PROMPT
Can you reproduce the data below with "top-left" switched to "upper-left" and nothing else altered?

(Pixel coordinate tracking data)
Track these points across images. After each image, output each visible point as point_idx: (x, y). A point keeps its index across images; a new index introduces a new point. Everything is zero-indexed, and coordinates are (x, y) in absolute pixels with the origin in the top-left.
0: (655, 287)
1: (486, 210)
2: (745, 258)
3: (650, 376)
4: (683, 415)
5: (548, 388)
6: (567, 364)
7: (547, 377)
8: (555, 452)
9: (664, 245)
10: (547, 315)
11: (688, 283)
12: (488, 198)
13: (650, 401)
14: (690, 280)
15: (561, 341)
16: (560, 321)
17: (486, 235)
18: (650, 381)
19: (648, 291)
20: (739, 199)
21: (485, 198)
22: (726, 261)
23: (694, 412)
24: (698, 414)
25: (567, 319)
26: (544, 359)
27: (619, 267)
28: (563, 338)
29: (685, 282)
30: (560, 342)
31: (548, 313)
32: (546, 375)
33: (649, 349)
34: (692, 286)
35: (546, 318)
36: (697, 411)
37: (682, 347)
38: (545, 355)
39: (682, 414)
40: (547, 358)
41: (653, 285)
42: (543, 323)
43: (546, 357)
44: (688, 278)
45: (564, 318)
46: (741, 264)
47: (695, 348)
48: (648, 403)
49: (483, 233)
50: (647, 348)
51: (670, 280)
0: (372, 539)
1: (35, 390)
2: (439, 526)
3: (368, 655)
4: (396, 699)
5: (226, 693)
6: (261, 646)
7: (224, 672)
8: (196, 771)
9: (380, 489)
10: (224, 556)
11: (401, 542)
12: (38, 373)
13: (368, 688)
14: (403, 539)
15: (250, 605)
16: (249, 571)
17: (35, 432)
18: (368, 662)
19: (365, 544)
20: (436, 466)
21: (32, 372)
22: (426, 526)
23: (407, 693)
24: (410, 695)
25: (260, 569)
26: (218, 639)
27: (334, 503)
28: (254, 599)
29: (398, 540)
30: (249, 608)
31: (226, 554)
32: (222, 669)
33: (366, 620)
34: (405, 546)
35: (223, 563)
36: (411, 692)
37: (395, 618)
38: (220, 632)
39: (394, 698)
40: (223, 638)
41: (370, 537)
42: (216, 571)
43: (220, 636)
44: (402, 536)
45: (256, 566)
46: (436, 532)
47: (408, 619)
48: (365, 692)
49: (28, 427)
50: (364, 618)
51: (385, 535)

TASK RESULT
Track these points across images. After each image, output each visible point as point_idx: (x, y). A point keeps its index across images; a new index introduces a new point. Everything is zero-indexed, and coordinates are (x, y) in absolute pixels with the origin in the upper-left.
0: (655, 287)
1: (486, 210)
2: (745, 258)
3: (650, 376)
4: (683, 415)
5: (548, 388)
6: (567, 364)
7: (547, 377)
8: (555, 452)
9: (664, 245)
10: (547, 315)
11: (688, 283)
12: (488, 198)
13: (650, 401)
14: (690, 280)
15: (561, 341)
16: (560, 321)
17: (486, 235)
18: (650, 381)
19: (648, 291)
20: (739, 199)
21: (485, 198)
22: (726, 261)
23: (694, 412)
24: (698, 414)
25: (567, 319)
26: (544, 359)
27: (619, 267)
28: (563, 338)
29: (685, 282)
30: (560, 342)
31: (548, 313)
32: (546, 375)
33: (649, 349)
34: (692, 286)
35: (546, 318)
36: (697, 411)
37: (682, 347)
38: (545, 355)
39: (682, 414)
40: (547, 358)
41: (653, 285)
42: (543, 323)
43: (546, 357)
44: (688, 278)
45: (564, 318)
46: (741, 264)
47: (695, 348)
48: (648, 403)
49: (483, 233)
50: (647, 348)
51: (670, 280)
0: (372, 539)
1: (35, 390)
2: (439, 526)
3: (368, 655)
4: (396, 699)
5: (226, 693)
6: (261, 646)
7: (224, 672)
8: (196, 771)
9: (380, 489)
10: (224, 556)
11: (401, 542)
12: (38, 373)
13: (368, 688)
14: (403, 539)
15: (250, 605)
16: (249, 571)
17: (35, 432)
18: (368, 662)
19: (365, 544)
20: (436, 466)
21: (32, 372)
22: (426, 526)
23: (407, 693)
24: (410, 695)
25: (260, 569)
26: (218, 639)
27: (334, 503)
28: (254, 599)
29: (398, 540)
30: (249, 608)
31: (226, 554)
32: (222, 669)
33: (366, 620)
34: (405, 546)
35: (223, 563)
36: (411, 692)
37: (395, 618)
38: (220, 632)
39: (394, 698)
40: (223, 638)
41: (370, 537)
42: (216, 571)
43: (220, 636)
44: (402, 536)
45: (256, 566)
46: (436, 532)
47: (408, 619)
48: (365, 692)
49: (28, 427)
50: (364, 618)
51: (385, 535)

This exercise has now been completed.